The Knights which belonged to the great orders during the Middle Ages were regarded by the Church in a manner analogous to those monks whose three vows they professed and whose immunities they shared. They answered to the pope and to him only; they each had their chapels, their clerics, and their very own cemeteries, all of which were exempt from the jurisdiction of the secular clergy. Their landed property was free from tithes or any other taxes. They were not subject to the interdicts which the bishops in those days so freely employed as a means of controlling the people. However, they did not all follow the same monastic rule. The Templars as well as all the Orders derived from them followed the Cistercian Reform. On the other hand, the Hospitallers followed the Rule of St. Augustine. Nevertheless, in consequence of the relaxation which manifested itself among them after the period of the crusades, the Holy See introduced mitigations in favour of the non-clerical brethren.

For these it was difficult to maintain the rule of celibacy in all its rigour; they were permitted, in certain orders, to marry once, and that only with a maiden. Even where second marriages were tolerated, they had to vow conjugal fidelity, so that if they violated this obligation of the natural law they sinned doubly against the law and against their vow. Besides the three vows, the rule bound the brethren to the exercises of the monastic life and all it entailed, including the recitation of the Hours, for which, in the case of illiterates, a fixed number of Paters was substituted. It also prescribed their dress and their food, and their feast, abstinence, and fast days. Lastly, the rule imposed detailed obligations in regard to the election of dignitaries and the admission of members to the two ranks of combatants -- knights and men-at-arms -- and the two of non-combatants -- chaplains, to whom all sacerdotal functions were reserved, and casaliers, or tenants, who were charged with the management of temporal affairs.

Military organizations

The military organization of the orders was uniform, explained by that law of war which compels the belligerent to maintain his military apparatus on a level with those of his adversary, on pain of defeat. The strength of an army was in its cavalry, and to this type the armament, mounting, and tactics of the military orders conformed. The knights-brethren were the heavy cavalry; the men-at-arms-brethren, the light cavalry. The former were entitled to three horses a piece; the latter had to be content with one.

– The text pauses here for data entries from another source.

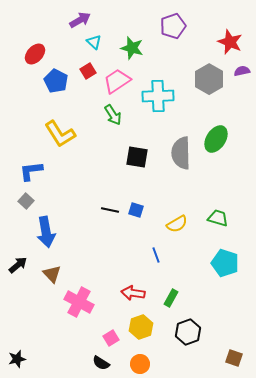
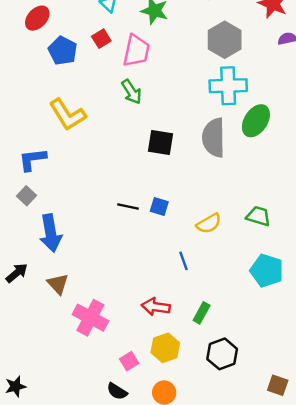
gray hexagon: (209, 79) -> (225, 40), moved
pink trapezoid: (117, 81) -> (136, 51), turned 136
cyan cross: (158, 96) -> (228, 86), moved

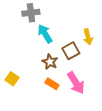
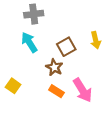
cyan arrow: (45, 34) -> (29, 42), moved
brown square: (71, 51) -> (66, 47), moved

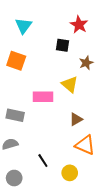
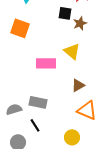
brown star: (86, 63) -> (80, 23), moved
gray rectangle: (15, 115) -> (38, 102), moved
black line: (43, 161) -> (35, 125), moved

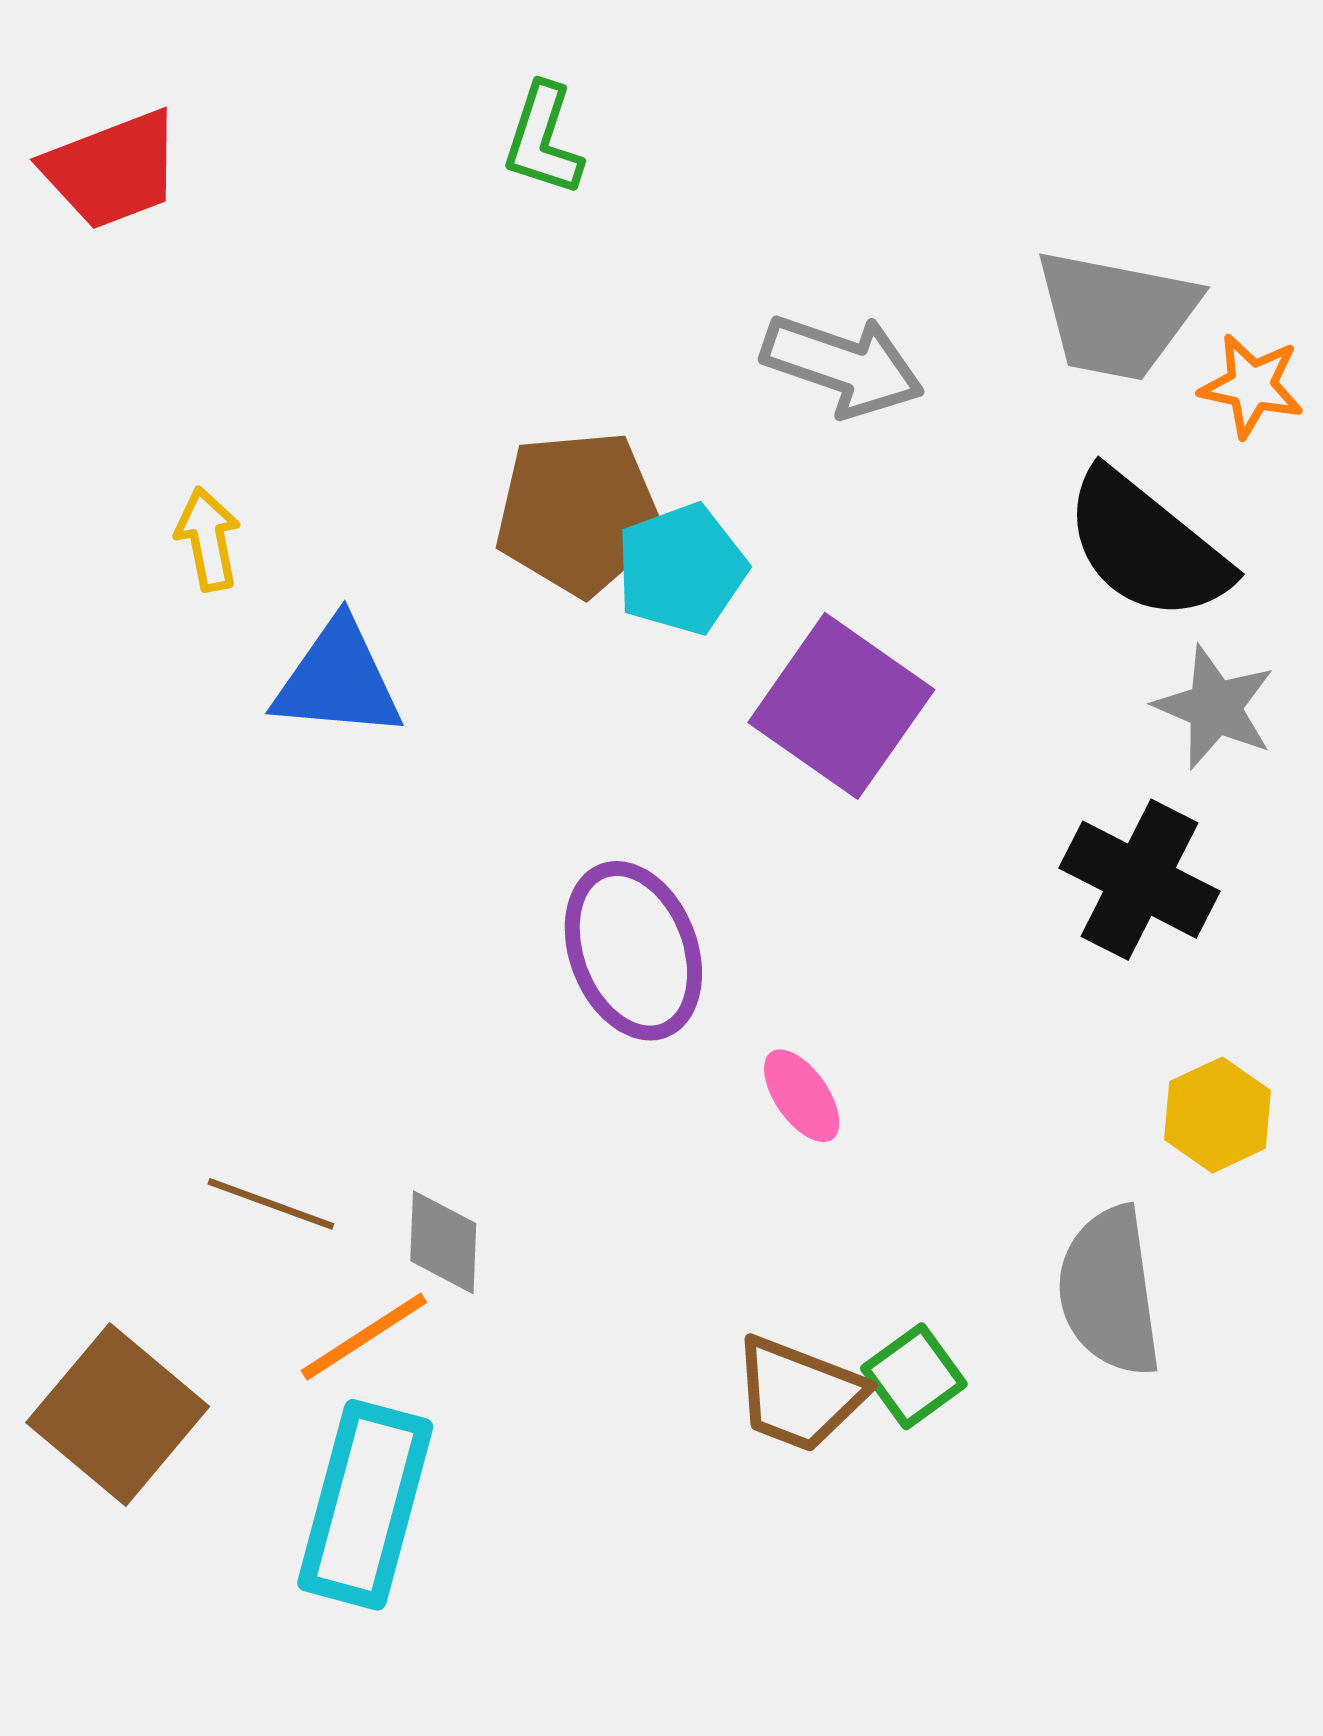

Among the former, only knights of tried prowess were admitted, or, in default of this qualification, sons of knights, because in such families the warlike spirit and military training were considered to be hereditary. The result was that the knights, properly so-called, were never very numerous; they formed a corps d'élite which carried the great mass of the crusaders. Gathered in convents which were also barracks, combining with the passive obedience of the soldier, the spontaneous submission of the religious, living shoulder to shoulder in brotherly union, commander and subordinate, these orders surpassed, in that cohesiveness which is the ideal of every military organization, the most famous bodies of picked soldiery known to history, from the Macedonian phalanx to the Ottoman Janissaries.